About this task:
Count how many lines in the items below contain the word "viewfinder", treating uppercase and lowercase as different, and reply with the number alone.

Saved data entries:
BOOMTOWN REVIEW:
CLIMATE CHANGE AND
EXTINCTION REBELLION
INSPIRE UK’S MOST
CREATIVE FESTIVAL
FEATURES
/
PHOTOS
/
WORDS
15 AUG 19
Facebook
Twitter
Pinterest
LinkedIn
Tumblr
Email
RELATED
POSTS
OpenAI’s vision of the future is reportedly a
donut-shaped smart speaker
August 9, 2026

---

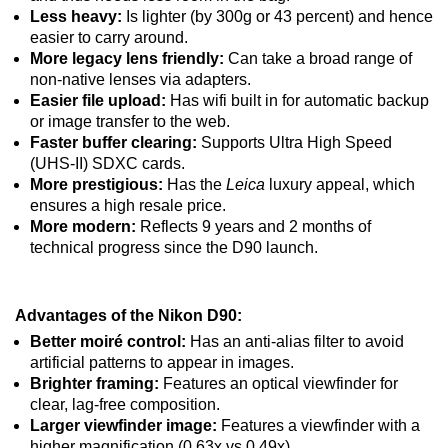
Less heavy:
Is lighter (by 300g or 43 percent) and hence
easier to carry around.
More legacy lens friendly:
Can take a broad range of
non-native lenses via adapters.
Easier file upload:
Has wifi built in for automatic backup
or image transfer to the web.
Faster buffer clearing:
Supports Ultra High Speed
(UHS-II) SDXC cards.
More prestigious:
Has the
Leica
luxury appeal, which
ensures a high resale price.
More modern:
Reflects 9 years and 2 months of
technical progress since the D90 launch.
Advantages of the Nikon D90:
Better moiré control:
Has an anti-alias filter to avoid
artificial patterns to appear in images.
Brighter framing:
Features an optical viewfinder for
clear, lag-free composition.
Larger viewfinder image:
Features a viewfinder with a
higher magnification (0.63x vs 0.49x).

Output:
3